Я стоял у окна, когда в кабинет зашла Екатерина Васильевна, села в кресло и, сдернув с себя дымчатые очки, уставилась на нас. Мое лицо было мертвенно-бледным: я уже знал, о чем пойдет речь. Разговор предстоял долгий и мучительный, и я приготовился к нему.
Я слышал, как она несколько раз ходила по кабинету, пыталась поднять резные подлокотники и со вздохами опускала их вниз. Екатерина Васильевна села напротив меня и, достав папиросу, долго мучила ее, ища, куда бы ею пристроить, а потом решительно, с шумом, закурила, в которой я заметил мундштук с очередной папиросой.
— Я знаю все о вас, Лев Иванович, — сказал Зуев после длинной паузы, - но от вас я хочу получить не только признание, но и конкретное объяснение того, как, кому и зачем вы помогли переправлять из деревни Алферьевой посылки с продуктами для колхоза.
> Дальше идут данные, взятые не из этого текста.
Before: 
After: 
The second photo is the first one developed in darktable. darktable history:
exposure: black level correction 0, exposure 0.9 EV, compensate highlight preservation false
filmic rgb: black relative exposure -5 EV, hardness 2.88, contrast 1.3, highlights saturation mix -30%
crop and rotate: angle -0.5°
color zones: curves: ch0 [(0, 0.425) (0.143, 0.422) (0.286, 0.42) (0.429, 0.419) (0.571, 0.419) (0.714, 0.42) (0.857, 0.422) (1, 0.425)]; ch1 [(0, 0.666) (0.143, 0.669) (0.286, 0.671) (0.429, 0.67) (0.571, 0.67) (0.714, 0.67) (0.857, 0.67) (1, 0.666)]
Когда, откуда и куда. А главное, кто из ваших знакомых еще участвует в этих делах, кому вы передавали продукты.
Я не знал, что ответить, и потому молчал.
— Ведь, согласитесь, Лев Николаевич, я не верю, что вы ни в чем не виноваты.
Меня передернуло от такой дикости — я бы никогда не поверил, что в нашей стране можно вот так открыто, без малейшего стеснения на улице сказать кому-либо, что он преступник.
«Оказывается, есть люди, которые не только не боятся суда, но свободно на нем «доказывают», что они невиновны», — подумал я.
— Тем более, – почему-то добавил я про себя, — тем более, когда за них заступились самые известные в стране люди».
«Екатерина Васильевна! — вдруг понял я. — Катя! Неужели она будет тянуть это дело?»
Стало неприятно и стыдно.
«Самого главного я до сих пор не сказал ей. Кажется, это самый легкий путь — не соврать, не признаться, что ты преступник. Но в таком случае Катя не пойдет ко мне на прием, а все, что я хотел, напишу в заявлении».